* _YOUR ASSIGNMENT_
Skip all pictures, then copy the lines from the start of the data through the line with "index tip: (212, 242)", keeping both ends.

* _EXERCISE MATERIALS_
========================================================================

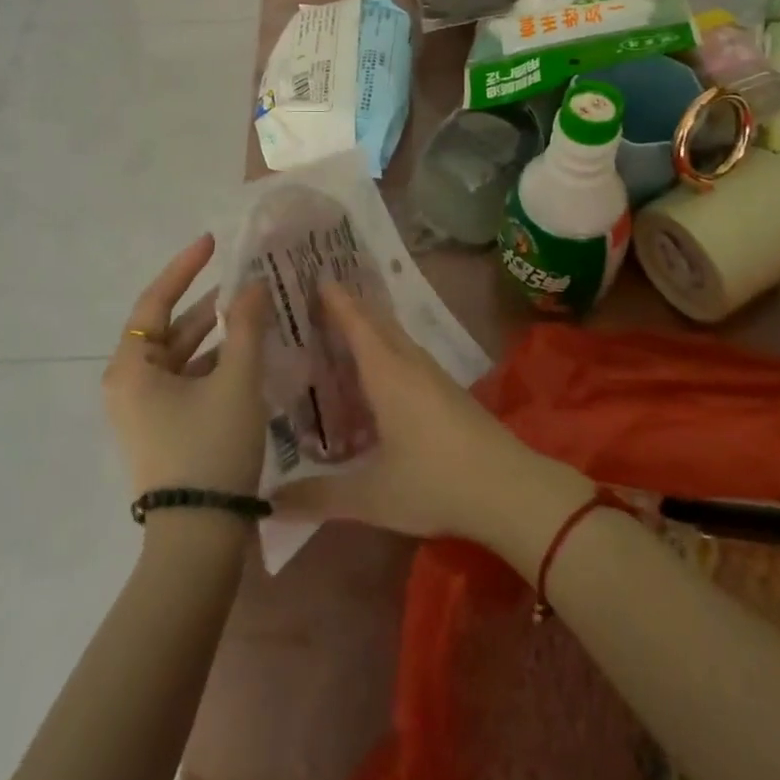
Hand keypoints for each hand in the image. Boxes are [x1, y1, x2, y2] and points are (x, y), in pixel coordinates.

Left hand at [103, 234, 269, 500]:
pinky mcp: (162, 429)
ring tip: (254, 312)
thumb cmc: (210, 448)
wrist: (198, 538)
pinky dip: (214, 363)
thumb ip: (246, 326)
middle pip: (167, 327)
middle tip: (245, 279)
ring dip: (215, 334)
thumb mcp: (236, 380)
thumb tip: (253, 285)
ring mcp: (144, 410)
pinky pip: (187, 381)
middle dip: (207, 303)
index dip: (184, 267)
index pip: (155, 300)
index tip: (212, 242)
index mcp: (131, 367)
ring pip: (181, 356)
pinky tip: (248, 355)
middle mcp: (129, 384)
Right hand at [272, 283, 588, 546]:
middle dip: (350, 308)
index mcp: (388, 374)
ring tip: (340, 332)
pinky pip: (407, 356)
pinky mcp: (448, 391)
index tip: (315, 276)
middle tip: (317, 299)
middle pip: (377, 323)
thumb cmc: (434, 482)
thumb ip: (318, 497)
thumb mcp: (371, 496)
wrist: (509, 488)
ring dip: (370, 329)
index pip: (357, 324)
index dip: (336, 300)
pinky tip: (376, 376)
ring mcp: (433, 376)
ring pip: (395, 339)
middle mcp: (410, 364)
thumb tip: (270, 503)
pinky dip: (385, 351)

========================================================================

* _TASK RESULT_
Hand keypoints for each hand in the image. Boxes are [x1, y1, x2, y2] and points are (x, y), in pixel coordinates.

Left hand at [103, 234, 269, 500]:
pinky mcp: (162, 429)
ring tip: (254, 312)
thumb cmc: (210, 448)
wrist: (198, 538)
pinky dip: (214, 363)
thumb ip: (246, 326)
middle pip: (167, 327)
middle tip: (245, 279)
ring dip: (215, 334)
thumb mcp: (236, 380)
thumb tip: (253, 285)
ring mcp: (144, 410)
pinky pip: (187, 381)
middle dip: (207, 303)
index dip: (184, 267)
index pip: (155, 300)
index tip: (212, 242)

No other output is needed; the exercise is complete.